Cleveland Clinic Indian River Hospital shooting 032622
Posted at 3:55 PM, Mar 28, 2022
and last updated 2022-03-28 17:14:26-04

INDIAN RIVER COUNTY, Fla. — Over the weekend, Indian River County deputies shot and killed a man they said charged at them with a pair of scissors.

The incident happened in a hospital emergency room and shines a spotlight on the importance and accessibility of mental health treatment.

"The entire incident from when they see him and start to give chase to when he is on the ground is five seconds," said Sheriff Eric Flowers.

Five seconds in the emergency room Saturday night led to the death of a 29 year-old man, who deputies said came at them with a pair of raised scissors.

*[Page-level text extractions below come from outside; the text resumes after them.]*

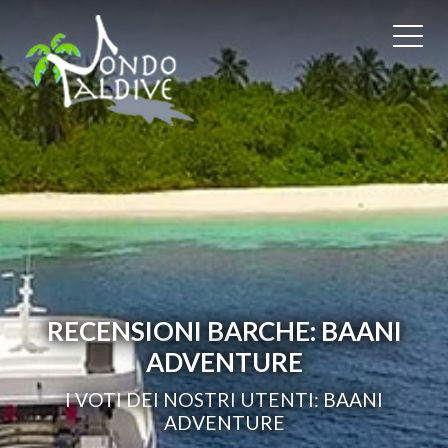
RECENSIONI BARCHE: BAANI
ADVENTURE
I VOTI DEI NOSTRI UTENTI: BAANI
ADVENTURE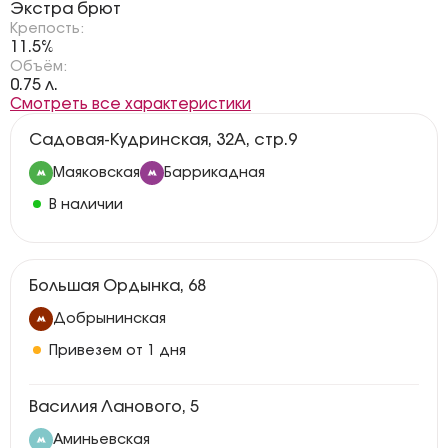
Экстра брют
Крепость:
11.5%
Объём:
0.75 л.
Смотреть все характеристики
Садовая-Кудринская, 32А, стр.9
Маяковская
Баррикадная
В наличии
Большая Ордынка, 68
Добрынинская
Привезем от 1 дня
Василия Ланового, 5
Аминьевская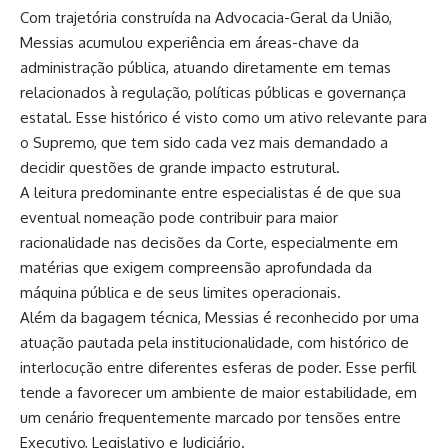
Com trajetória construída na Advocacia-Geral da União,
Messias acumulou experiência em áreas-chave da
administração pública, atuando diretamente em temas
relacionados à regulação, políticas públicas e governança
estatal. Esse histórico é visto como um ativo relevante para
o Supremo, que tem sido cada vez mais demandado a
decidir questões de grande impacto estrutural.
A leitura predominante entre especialistas é de que sua
eventual nomeação pode contribuir para maior
racionalidade nas decisões da Corte, especialmente em
matérias que exigem compreensão aprofundada da
máquina pública e de seus limites operacionais.
Além da bagagem técnica, Messias é reconhecido por uma
atuação pautada pela institucionalidade, com histórico de
interlocução entre diferentes esferas de poder. Esse perfil
tende a favorecer um ambiente de maior estabilidade, em
um cenário frequentemente marcado por tensões entre
Executivo, Legislativo e Judiciário.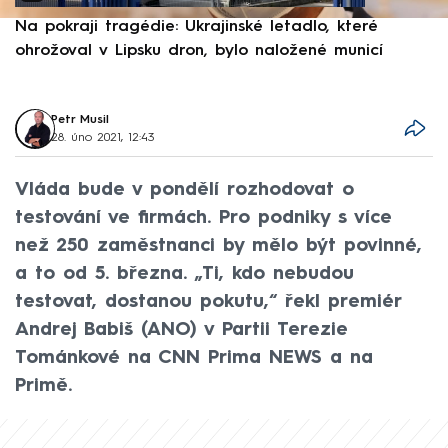
Na pokraji tragédie: Ukrajinské letadlo, které
P
ohrožoval v Lipsku dron, bylo naložené municí
e
Petr Musil
28. úno 2021, 12:43
Vláda bude v pondělí rozhodovat o
testování ve firmách. Pro podniky s více
než 250 zaměstnanci by mělo být povinné,
a to od 5. března. „Ti, kdo nebudou
testovat, dostanou pokutu,“ řekl premiér
Andrej Babiš (ANO) v Partii Terezie
Tománkové na CNN Prima NEWS a na
Primě.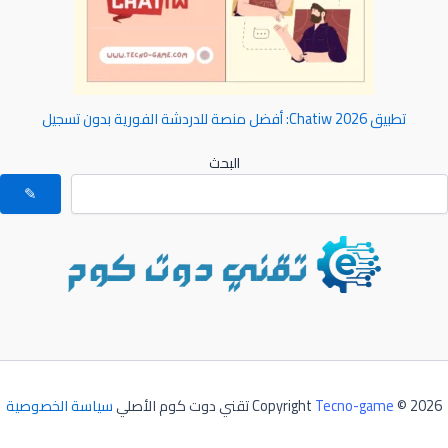
تطبيق Chatiw 2026: أفضل منصة للدردشة الفورية بدون تسجيل
البحث
✎
© 2026 تقني دوت كوم الأصلي
Tecno-game
Copyright
سياسة الخصوصية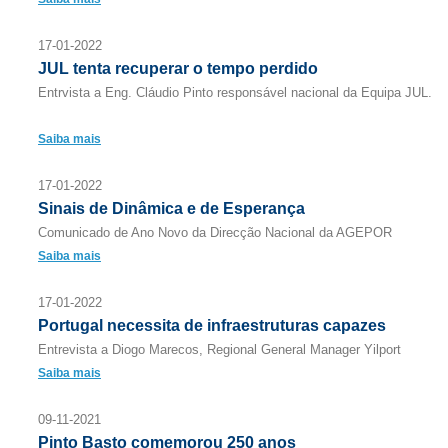
17-01-2022
JUL tenta recuperar o tempo perdido
Entrvista a Eng. Cláudio Pinto responsável nacional da Equipa JUL.
Saiba mais
17-01-2022
Sinais de Dinâmica e de Esperança
Comunicado de Ano Novo da Direcção Nacional da AGEPOR
Saiba mais
17-01-2022
Portugal necessita de infraestruturas capazes
Entrevista a Diogo Marecos, Regional General Manager Yilport
Saiba mais
09-11-2021
Pinto Basto comemorou 250 anos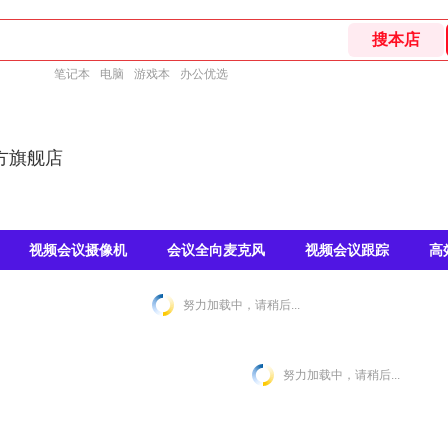
笔记本
电脑
游戏本
办公优选
方旗舰店
视频会议摄像机
会议全向麦克风
视频会议跟踪
高
努力加载中，请稍后...
努力加载中，请稍后...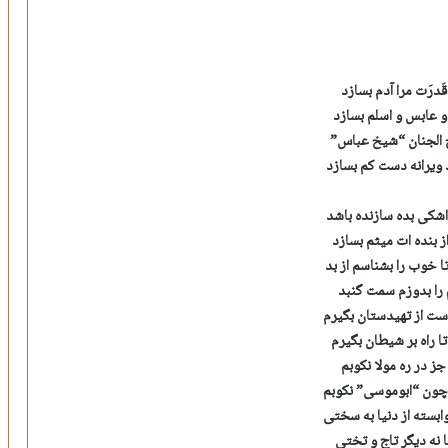
َدرَت مرا آدم بسازد
و عابس و اسلم بسازد
ح الجنان “شیخ عباس”
 ویرانه دست کم بسازد
اشکی بده سازنده باشد
ز بنده ات میثم بسازد
 خوب را بشناسم از بد
م را بدوزم سمت گنبد
ت از تهیدستان بگیرم
ا راه بر شیطان بگیرم
جز در ره مولا نکوبم
 چون “ابوموسی” نکوبم
ابسته از دنیا به سختی
ما نه دیگر تاج و تختی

Flowers said the victim had been taken to a facility the day prior under a Baker Act order, wasn’t accepted there for some reason, and was back in the emergency room.

"We do know our local intake facility for mental health patients was full. They had no beds, which is why he and other patients that were waiting didn’t have a place to go," Flowers said.

Stories like this hit home for Brett Hall, the executive director of Mental Health Collaborative, a unique service to Indian River County.

"Our sole mission is to increase access to mental health services for the residents of Indian River County," Hall said.

120 people a month come through Hall's doors looking for help.

"Not just give them a number and say good luck. We make appointment for them, remove any barriers to access service for them, arrange transportation," Hall said.

Hall said they don’t just help people looking for treatment, but they also train people in "Mental Health First Aid."

"We don’t teach you how to diagnose depression or do therapy. We teach you how to have a conversation on how to understand mental health and how to have a conversation with folks around these issues," Hall said.

In their six years of operation, the McCabe Connections Center has seen 3% of the entire county population and Hall expects those numbers to rise.

The county ranks second in the state with regards to psychiatric providers. So Hall said the access is there, it’s about making the connections.